Supplied information:
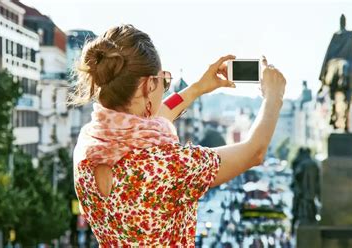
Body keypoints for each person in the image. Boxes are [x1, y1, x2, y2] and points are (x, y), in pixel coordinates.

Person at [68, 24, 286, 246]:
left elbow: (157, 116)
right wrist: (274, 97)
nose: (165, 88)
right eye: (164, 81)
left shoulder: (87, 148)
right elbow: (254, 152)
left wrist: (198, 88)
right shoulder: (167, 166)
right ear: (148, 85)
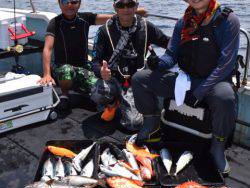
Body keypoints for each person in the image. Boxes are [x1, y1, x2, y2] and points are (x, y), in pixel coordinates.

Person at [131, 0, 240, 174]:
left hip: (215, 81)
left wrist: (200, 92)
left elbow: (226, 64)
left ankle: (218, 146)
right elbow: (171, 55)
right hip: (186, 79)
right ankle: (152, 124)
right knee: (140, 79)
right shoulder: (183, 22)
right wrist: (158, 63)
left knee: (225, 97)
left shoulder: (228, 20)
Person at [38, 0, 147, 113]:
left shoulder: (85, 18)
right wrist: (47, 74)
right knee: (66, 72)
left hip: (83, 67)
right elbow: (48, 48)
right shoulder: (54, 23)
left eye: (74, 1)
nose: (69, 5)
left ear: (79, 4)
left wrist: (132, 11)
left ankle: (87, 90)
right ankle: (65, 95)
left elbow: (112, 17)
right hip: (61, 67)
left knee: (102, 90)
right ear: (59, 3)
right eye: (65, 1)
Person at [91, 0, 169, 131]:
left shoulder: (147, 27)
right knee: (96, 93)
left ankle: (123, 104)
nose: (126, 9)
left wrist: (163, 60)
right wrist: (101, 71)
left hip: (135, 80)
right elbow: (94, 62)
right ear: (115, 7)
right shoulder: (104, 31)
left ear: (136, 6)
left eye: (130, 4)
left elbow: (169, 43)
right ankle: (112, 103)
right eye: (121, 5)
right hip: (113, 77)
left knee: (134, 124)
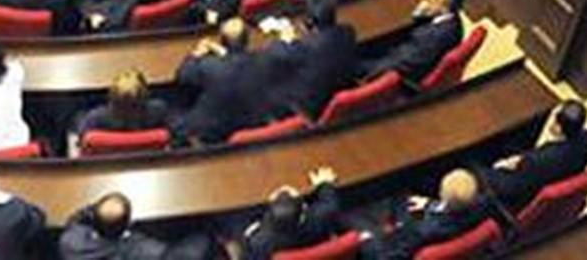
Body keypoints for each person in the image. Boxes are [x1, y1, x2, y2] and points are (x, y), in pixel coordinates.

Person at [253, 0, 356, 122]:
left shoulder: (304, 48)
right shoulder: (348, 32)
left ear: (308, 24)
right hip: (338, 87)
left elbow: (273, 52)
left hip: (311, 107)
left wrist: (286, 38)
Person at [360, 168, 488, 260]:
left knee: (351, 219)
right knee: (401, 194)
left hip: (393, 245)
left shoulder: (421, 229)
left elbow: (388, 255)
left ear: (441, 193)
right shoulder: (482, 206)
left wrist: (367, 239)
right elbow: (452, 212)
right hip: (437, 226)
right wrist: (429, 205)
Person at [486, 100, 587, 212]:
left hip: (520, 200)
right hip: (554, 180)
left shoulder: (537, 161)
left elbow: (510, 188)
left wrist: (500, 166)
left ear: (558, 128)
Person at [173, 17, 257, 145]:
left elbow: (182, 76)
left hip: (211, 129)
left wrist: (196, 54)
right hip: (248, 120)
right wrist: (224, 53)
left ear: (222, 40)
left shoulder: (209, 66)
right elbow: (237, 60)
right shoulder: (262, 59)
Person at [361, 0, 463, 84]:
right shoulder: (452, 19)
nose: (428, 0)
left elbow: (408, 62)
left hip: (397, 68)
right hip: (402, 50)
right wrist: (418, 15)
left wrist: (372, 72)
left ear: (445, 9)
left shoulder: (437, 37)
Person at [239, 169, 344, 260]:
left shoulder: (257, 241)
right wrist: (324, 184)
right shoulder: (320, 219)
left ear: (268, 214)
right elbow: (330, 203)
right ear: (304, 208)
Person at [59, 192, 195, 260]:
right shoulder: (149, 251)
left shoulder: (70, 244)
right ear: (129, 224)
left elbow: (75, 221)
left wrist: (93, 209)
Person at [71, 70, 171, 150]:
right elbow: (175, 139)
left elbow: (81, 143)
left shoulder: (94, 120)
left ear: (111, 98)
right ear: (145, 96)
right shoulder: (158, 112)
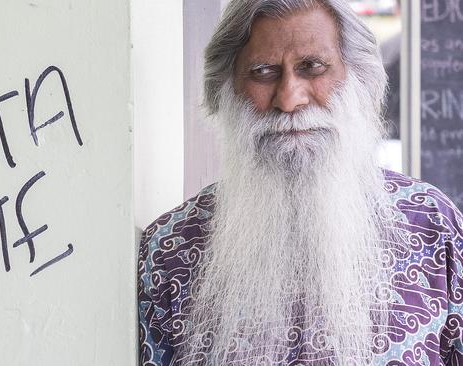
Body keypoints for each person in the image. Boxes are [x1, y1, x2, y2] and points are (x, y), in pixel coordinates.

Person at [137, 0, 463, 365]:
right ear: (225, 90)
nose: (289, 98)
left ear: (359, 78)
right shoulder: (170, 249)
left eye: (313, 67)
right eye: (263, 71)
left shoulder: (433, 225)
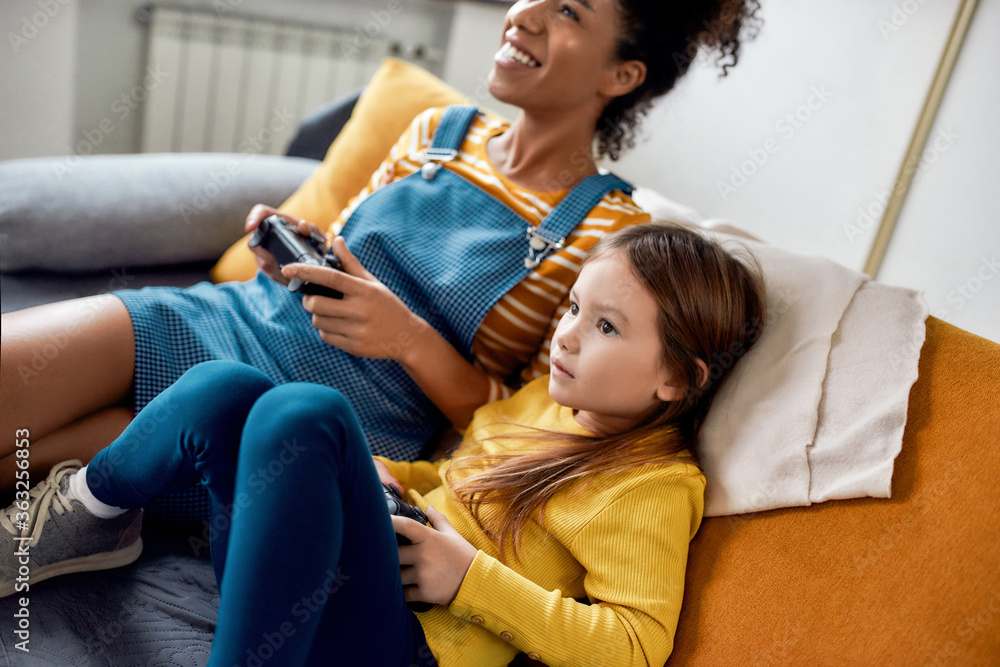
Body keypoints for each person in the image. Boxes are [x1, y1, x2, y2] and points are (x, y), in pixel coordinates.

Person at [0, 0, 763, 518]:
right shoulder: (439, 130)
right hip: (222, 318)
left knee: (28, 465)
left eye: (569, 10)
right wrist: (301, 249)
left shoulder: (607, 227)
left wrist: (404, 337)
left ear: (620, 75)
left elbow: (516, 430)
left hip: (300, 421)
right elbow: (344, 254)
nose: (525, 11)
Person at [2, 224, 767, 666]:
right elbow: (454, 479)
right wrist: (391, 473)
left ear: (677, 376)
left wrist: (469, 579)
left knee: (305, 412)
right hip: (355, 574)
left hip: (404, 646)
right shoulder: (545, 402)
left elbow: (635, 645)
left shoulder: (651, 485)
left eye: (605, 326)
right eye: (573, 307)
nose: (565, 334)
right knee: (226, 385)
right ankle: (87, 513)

==

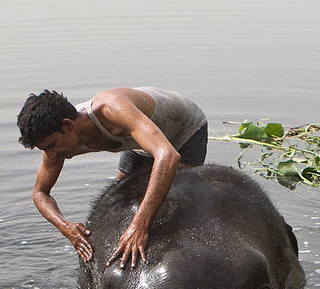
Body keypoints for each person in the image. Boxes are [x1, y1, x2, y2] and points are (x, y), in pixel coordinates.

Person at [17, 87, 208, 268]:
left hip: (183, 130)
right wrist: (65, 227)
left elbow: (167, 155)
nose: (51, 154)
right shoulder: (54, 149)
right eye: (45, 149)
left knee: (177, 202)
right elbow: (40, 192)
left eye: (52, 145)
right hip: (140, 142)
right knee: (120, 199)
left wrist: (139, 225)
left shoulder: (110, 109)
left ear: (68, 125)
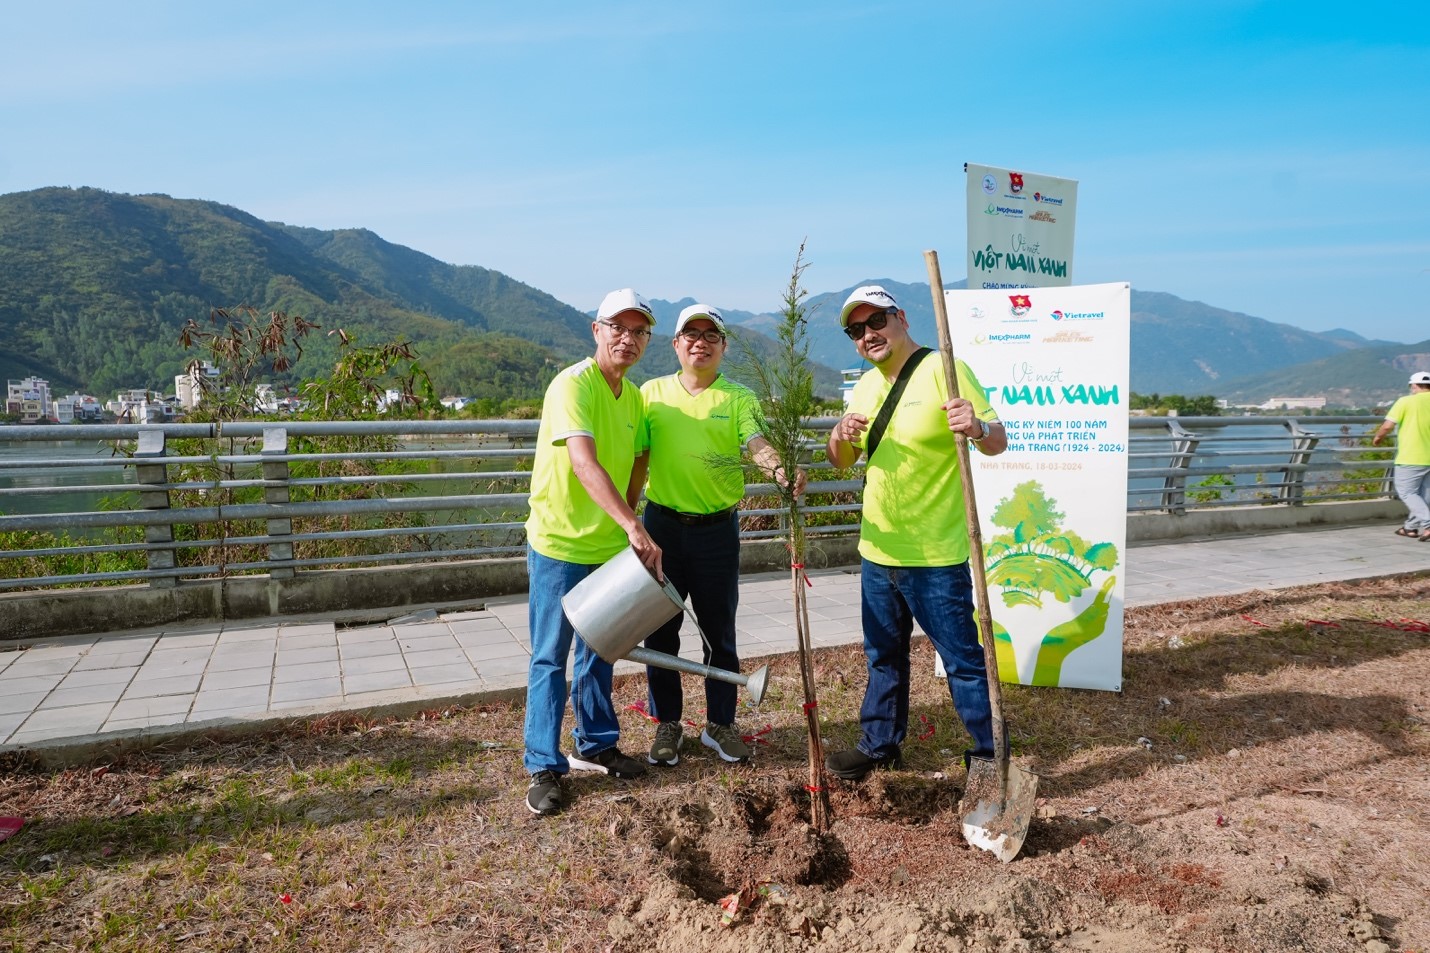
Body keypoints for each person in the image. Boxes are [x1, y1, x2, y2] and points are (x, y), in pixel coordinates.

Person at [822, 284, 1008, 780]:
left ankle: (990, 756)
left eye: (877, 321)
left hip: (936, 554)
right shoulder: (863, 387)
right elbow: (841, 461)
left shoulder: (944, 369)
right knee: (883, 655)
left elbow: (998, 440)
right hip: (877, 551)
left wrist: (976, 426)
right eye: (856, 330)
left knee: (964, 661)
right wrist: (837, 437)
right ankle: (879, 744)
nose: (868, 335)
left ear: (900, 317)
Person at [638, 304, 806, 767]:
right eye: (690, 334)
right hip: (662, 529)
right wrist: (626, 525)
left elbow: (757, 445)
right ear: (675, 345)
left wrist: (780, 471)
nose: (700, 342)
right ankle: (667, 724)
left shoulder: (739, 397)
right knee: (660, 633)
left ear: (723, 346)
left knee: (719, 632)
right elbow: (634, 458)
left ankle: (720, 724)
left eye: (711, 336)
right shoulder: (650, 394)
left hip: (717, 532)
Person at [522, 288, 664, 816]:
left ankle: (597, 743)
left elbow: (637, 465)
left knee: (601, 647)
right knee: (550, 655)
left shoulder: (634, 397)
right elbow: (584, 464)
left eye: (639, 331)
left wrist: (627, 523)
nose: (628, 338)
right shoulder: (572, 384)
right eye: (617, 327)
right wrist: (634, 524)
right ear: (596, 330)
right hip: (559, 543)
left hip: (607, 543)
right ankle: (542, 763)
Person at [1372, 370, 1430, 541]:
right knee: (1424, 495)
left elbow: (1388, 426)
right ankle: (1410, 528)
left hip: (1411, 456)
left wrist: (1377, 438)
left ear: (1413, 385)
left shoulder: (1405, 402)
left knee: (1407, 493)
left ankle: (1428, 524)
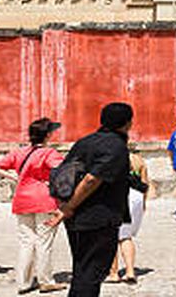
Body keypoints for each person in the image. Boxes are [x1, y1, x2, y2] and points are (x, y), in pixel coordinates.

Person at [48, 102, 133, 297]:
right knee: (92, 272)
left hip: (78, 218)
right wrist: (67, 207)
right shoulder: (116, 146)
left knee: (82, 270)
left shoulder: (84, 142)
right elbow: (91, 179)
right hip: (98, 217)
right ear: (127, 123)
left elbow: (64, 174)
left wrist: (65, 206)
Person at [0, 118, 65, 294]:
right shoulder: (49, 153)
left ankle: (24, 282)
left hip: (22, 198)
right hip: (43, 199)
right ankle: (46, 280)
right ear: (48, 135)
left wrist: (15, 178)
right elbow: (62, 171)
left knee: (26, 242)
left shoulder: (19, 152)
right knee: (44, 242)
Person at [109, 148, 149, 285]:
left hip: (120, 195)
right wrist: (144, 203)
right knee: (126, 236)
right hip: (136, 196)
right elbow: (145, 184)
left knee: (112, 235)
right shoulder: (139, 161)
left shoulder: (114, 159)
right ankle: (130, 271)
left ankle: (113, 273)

The task: Everything between and including the line above containing "left wrist: (163, 60)" and the line containing "right wrist: (429, 205)" should be reproduced exactly, with pictures excluded.

Answer box:
left wrist: (163, 60)
right wrist: (101, 71)
left hip: (135, 80)
right elbow: (94, 62)
right ear: (115, 7)
right shoulder: (104, 31)
left ear: (136, 6)
left eye: (130, 4)
left elbow: (169, 43)
right ankle: (112, 103)
right eye: (121, 5)
right hip: (113, 77)
left knee: (134, 124)
Body keypoints for each person in the image. Boxes are [x1, y1, x2, y2] and points are (x, y), in pixel coordinates.

Person at [253, 0, 356, 122]:
left shoulder: (304, 48)
right shoulder: (348, 32)
left ear: (308, 24)
right hip: (338, 87)
left elbow: (273, 52)
left hip: (311, 107)
left wrist: (286, 38)
Person at [360, 168, 488, 260]:
left knee: (351, 219)
right knee: (401, 194)
left hip: (393, 245)
left shoulder: (421, 229)
left elbow: (388, 255)
left ear: (441, 193)
right shoulder: (482, 206)
left wrist: (367, 239)
right elbow: (452, 212)
right hip: (437, 226)
right wrist: (429, 205)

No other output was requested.